Sitting under a hat, wearing shoes, chewing socks, holding a mobile phone in hand, staring at a pair of beads, trying to have fun.
I miss you alone, where are you chic, I miss you infatuated, and you are a fool reading short messages.
God saw that you didn't have a lovely friend, so he created me. However, God also saw that there is no idiot in this world and created you by the way.
Say a good word to your boss; Say bad words to subordinates; Lie to your wife; Tell lies with your lover; Tell jokes with acquaintances; Talking nonsense with strangers.
Beauty, beauty, I love you and miss you day and night! If you abandon me, go with him and I'll chop you to death! !
See you for the first time I like you so much! You noticed me, too. You smiled brightly and kept waving to me. I can't help hugging you! Lovely lucky cat
If the joys and sorrows of life are a drama, then fools have already arranged to watch mobile phones. Look at it if you don't believe me. fool
I went shopping with you, and suddenly a dog jumped out and bit you. I kicked the dog, and the dog said maliciously, as long as your dog bites me, I am not allowed to bite your dog.
Hello: Today is International Women's Day. On behalf of the International Women's Federation, I officially inform you that all women's toilets and bathrooms are open to you free of charge. Please come here.
"Doctor, my cell phone signal is always bad." "Really? Let me see, oh, I can make a phone call while running in the future! Just fine! "
I was at a loss when I met you in the forest path. As we get closer, I can't restrain my inner confession: whose puppy?
The vast sky allows you to fly high, and the beautiful story is interpreted by you, and the kind girl will not suffer. Humorous short message to turtle. Good night.
Qianshan is always in love and invites me to dinner. Since there is truth in the world, you weren't there when I invited you.
Give you sunshine and you will be brilliant; Give you moonlight, and you will be romantic; Give you a flood, and you will flood; Give you darkness, and you're finished!
Wanshui Qian Shan is always in love, can you contact me? It's love to travel all over China, and only ten short messages are one!
Know what I'm doing? Give you five choices: A: I miss you B: I miss you C: I miss you D: I can't live without you E: All of the above.
The first part: male warriors bravely entered the island of Taiwan Province Province; The second part: the heroine captured Jiang Guangtou alive; Horizontal recognition: everyone is happy.
I want to go for a walk by the sea with you! Listen to the sound of the waves; Smell the sea and feel the majesty of the sea; Take you to climb the highest rock by the sea, and then ... kick you into the sea.
Miss you, always at this time and place will be so strong, you always give everything silently, and I always throw you away like garbage after eating ... toilet paper.
Please note that your name in Jewish means-bin Laden, the FBI has listed your mobile phone number as a listening device!
If you think there is something wrong with your mobile phone, please leave it on and put it in the water for three minutes.
Please read the following numbers quickly for the prize-winning test: 250250250250250 Well, you have reached the standard of 250.
A riverside and a Jiang Tao, one mountain is higher than the other.
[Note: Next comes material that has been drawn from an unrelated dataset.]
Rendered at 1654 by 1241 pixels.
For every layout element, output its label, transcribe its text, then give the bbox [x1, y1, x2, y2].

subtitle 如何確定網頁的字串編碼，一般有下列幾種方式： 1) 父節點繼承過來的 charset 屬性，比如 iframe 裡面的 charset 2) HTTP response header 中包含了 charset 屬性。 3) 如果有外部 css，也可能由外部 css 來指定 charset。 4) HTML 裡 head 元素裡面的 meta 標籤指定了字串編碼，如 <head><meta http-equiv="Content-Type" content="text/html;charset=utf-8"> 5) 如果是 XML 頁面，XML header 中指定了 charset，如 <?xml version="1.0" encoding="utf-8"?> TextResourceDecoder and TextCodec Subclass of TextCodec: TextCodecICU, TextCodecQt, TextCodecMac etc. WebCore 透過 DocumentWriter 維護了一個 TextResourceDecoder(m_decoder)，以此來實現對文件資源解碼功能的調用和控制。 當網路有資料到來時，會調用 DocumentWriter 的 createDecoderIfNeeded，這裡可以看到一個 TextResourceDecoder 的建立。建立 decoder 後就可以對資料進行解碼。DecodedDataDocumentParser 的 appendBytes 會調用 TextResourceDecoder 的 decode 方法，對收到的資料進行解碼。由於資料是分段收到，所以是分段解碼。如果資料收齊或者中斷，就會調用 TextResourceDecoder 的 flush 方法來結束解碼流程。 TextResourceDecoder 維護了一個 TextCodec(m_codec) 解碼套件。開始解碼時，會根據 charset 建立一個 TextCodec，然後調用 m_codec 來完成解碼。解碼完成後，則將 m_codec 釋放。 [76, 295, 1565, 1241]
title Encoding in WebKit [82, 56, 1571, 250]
Send a message to the straw bag, the straw bag must take out his mobile phone, take out his mobile phone and look down, and find himself an idiot.
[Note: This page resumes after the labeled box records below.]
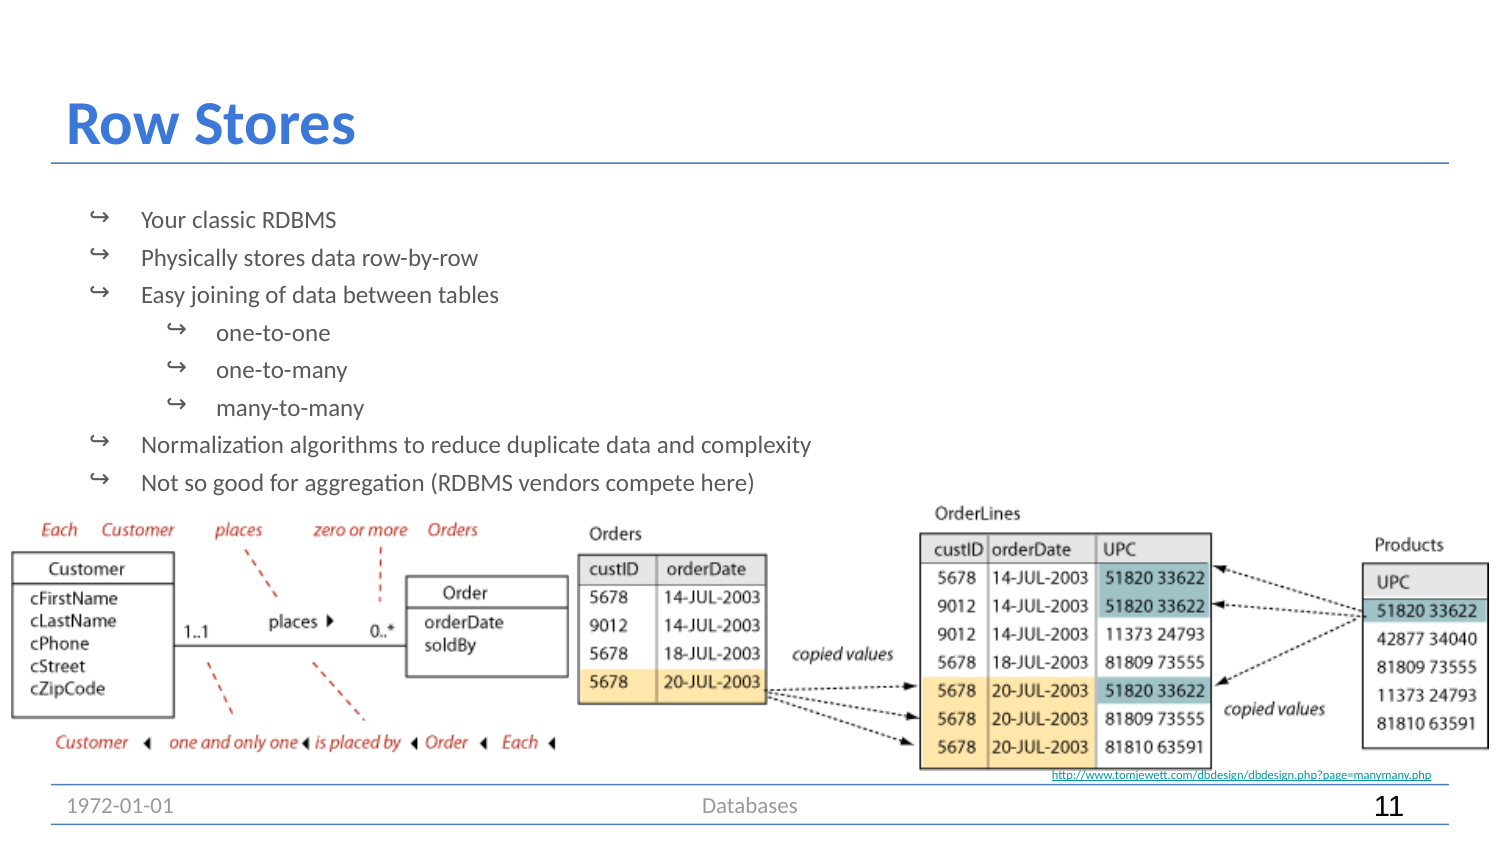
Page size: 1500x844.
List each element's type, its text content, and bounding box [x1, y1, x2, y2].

list Your classic RDBMS Physically stores data row-by-row Easy joining of data between tables one-to-one one-to-many many-to-many Normalization algorithms to reduce duplicate data and complexity Not so good for aggregation (RDBMS vendors compete here) [51, 189, 1449, 503]
text_box http://www.tomjewett.com/dbdesign/dbdesign.php?page=manymany.php [988, 752, 1449, 783]
title Row Stores [51, 72, 1449, 167]
slide_number <number> [1358, 784, 1449, 825]
picture [11, 503, 1489, 771]
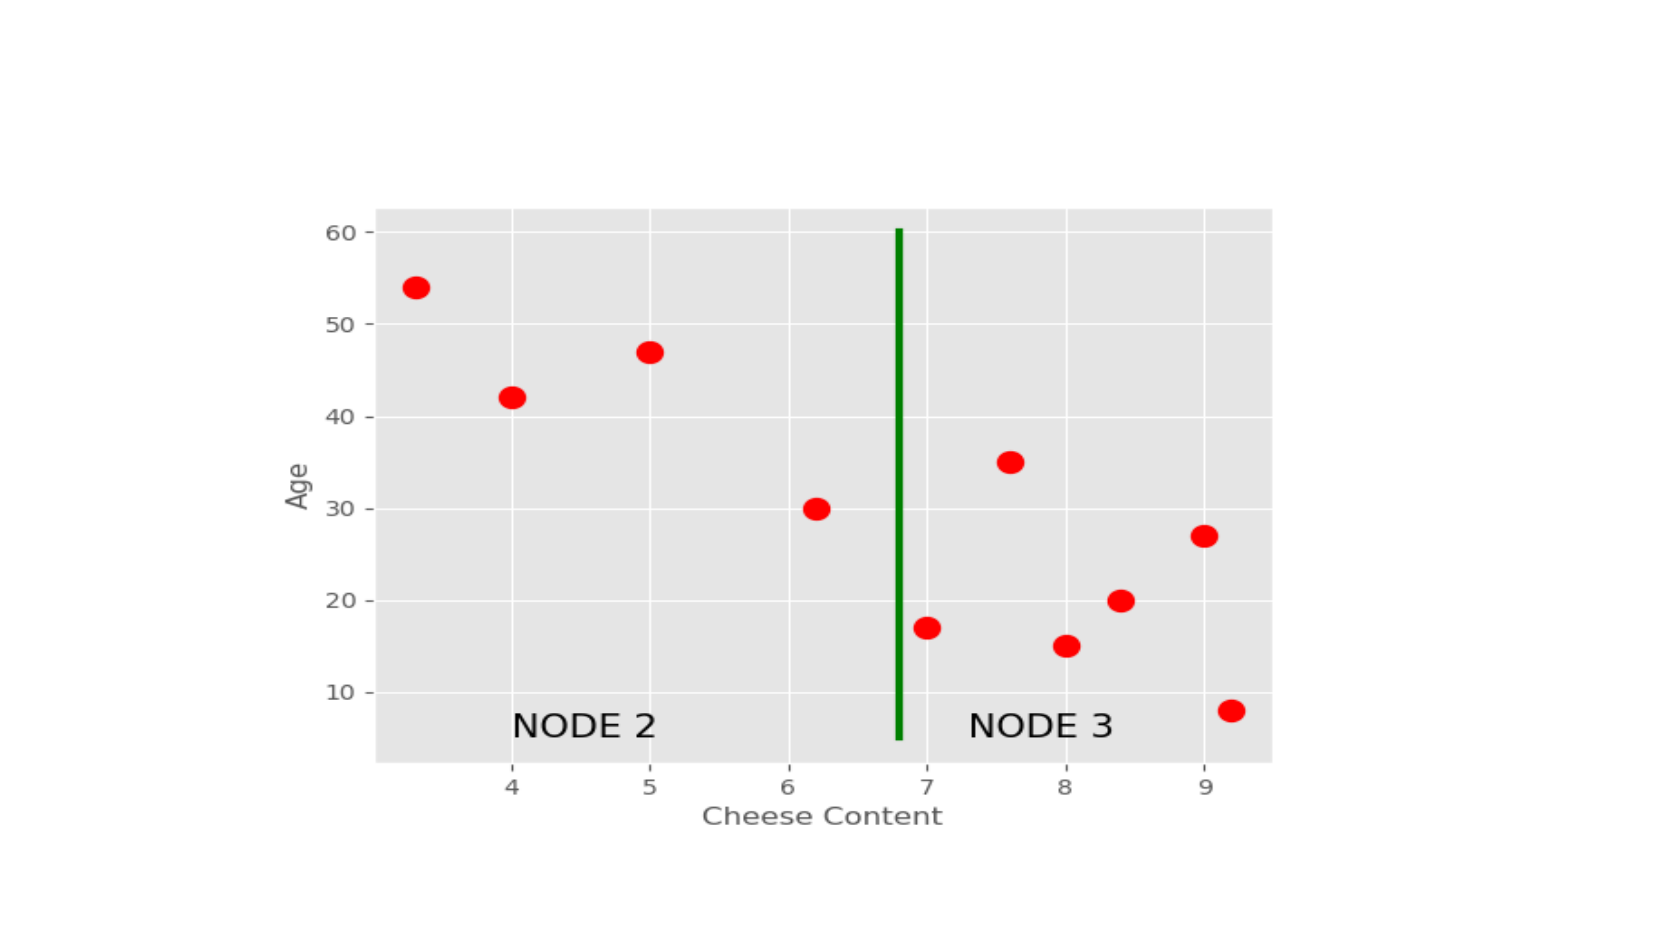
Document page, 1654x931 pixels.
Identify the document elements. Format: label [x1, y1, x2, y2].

My heart is very sad, tears are pouring down my face, and my character is good. Why do you love others and not me, my dear RMB?
Call your mobile phone, prompt: the user is going to the toilet, please dial again later. Dial again, prompt tone: the user fell into the toilet. Are you okay?
You are funny, you are funny, you are really funny; People are thinner than cucumbers and have no meat; The skin is thicker than the wall, and bullets cannot penetrate; Learn to somersault and fall into the pit.
Flip a coin and ask God if I love you. If it is positive, it means I love you. If it is negative, then, then will God be wrong?